Thanks, Hal, for the ideas, although I hope to find something still better.

1. Cutting the wide block to smaller sub blocks to be processed in
parallel could speed things up, but the main advantage of
as-wide-as-possible block encryption is the implicit data
authentication based on its inherent redundancy. This way less
plaintext is randomized at an illicit ciphertext change, so we trade
speed for security.

2. Computing L*x^64, L*x^128, L*x^196 and then shift-XOR for other
powers does not seem to help much. L*x^128 takes just as much time to
compute directly than to compute it from L*x^64. Unless, we use
something like Karatsuba multiplication, which gives only a little
speedup, but it is much more complex.


On Wed, Mar 24, 2010 at 11:40 AM, Hal Finney <hal.finney@xxxxxxxxx> wrote:
> On Tue, Mar 23, 2010 at 10:07 AM, Laszlo Hars <laszlo.hars@xxxxxxxxxxx> wrote:
>> 5. EME2 is too slow for sequential implementations in modern disk drives,
>> where data is streamed at 12 Gb/s, or more. However, table B.2.1 of the
>> Standard is not applicable for parallel implementations; in Galois fields
>> multiplication with a power of x is not a shift-XOR operation, if products
>> with smaller powers are not available. The user would need some guidance how
>> complex is a 128x128 bit Galois multiplication in this special setting. Keep
>> in mind that typical applications work on 4KB sectors, so one has to
>> multiply with up to x^255, which is not of any simple structure when taken
>> modulo of the fixed 128 degree polynomial. In HW implementations large
>> lookup tables are expensive.
> One thing to look into is that you could still use 512 bytes as the
> EME2 block size even though the hardware sectors are 4096 bytes.
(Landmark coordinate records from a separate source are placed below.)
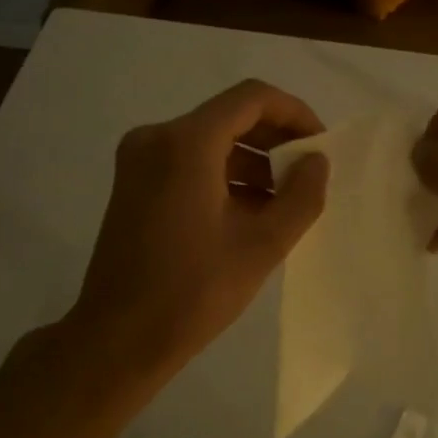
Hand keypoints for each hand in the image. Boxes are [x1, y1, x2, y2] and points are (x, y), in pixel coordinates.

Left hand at [69, 80, 329, 382]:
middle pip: (229, 116)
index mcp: (186, 143)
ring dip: (251, 160)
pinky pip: (189, 161)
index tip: (320, 145)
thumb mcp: (262, 245)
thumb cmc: (193, 292)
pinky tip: (251, 211)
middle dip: (274, 139)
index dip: (294, 112)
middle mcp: (156, 137)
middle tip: (308, 173)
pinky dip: (224, 175)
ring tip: (285, 200)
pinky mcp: (134, 184)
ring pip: (210, 140)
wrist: (118, 340)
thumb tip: (316, 161)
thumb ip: (301, 195)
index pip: (251, 98)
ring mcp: (139, 160)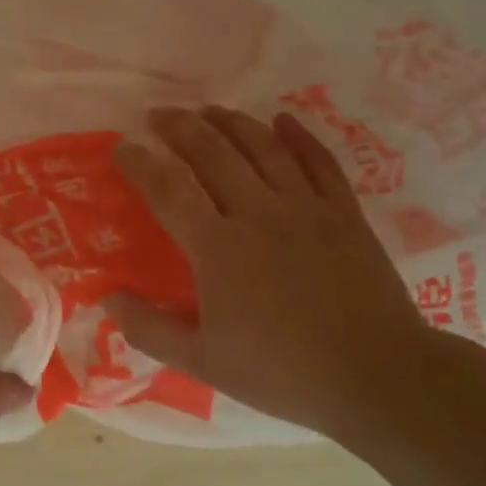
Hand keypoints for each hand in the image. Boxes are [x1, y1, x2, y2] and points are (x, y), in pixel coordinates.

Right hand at [108, 106, 436, 437]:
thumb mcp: (202, 362)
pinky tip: (282, 120)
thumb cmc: (281, 372)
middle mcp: (258, 213)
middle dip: (180, 127)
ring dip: (230, 121)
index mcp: (218, 248)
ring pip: (263, 147)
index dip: (141, 163)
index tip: (122, 146)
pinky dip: (299, 136)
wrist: (376, 376)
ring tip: (207, 109)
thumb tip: (108, 296)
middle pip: (213, 153)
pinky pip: (319, 161)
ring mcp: (306, 208)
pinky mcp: (344, 213)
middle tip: (159, 115)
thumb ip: (149, 328)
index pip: (168, 190)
Then
> you could have more parallelism and perhaps could cycle a LFSR fewer
> times to generate the multiplications by x powers.
> Another possibility along these lines would be to do a full Galois
> multiplication to multiply by x^128, then to do the LFSR 128 times, so
> it takes half as long. Or extend this idea to multiply by x^64, x^128
> and x^192, then shift 64 times, and so on.
> No doubt as Matt says, Doug Whiting would be a good person to ask.
> Hal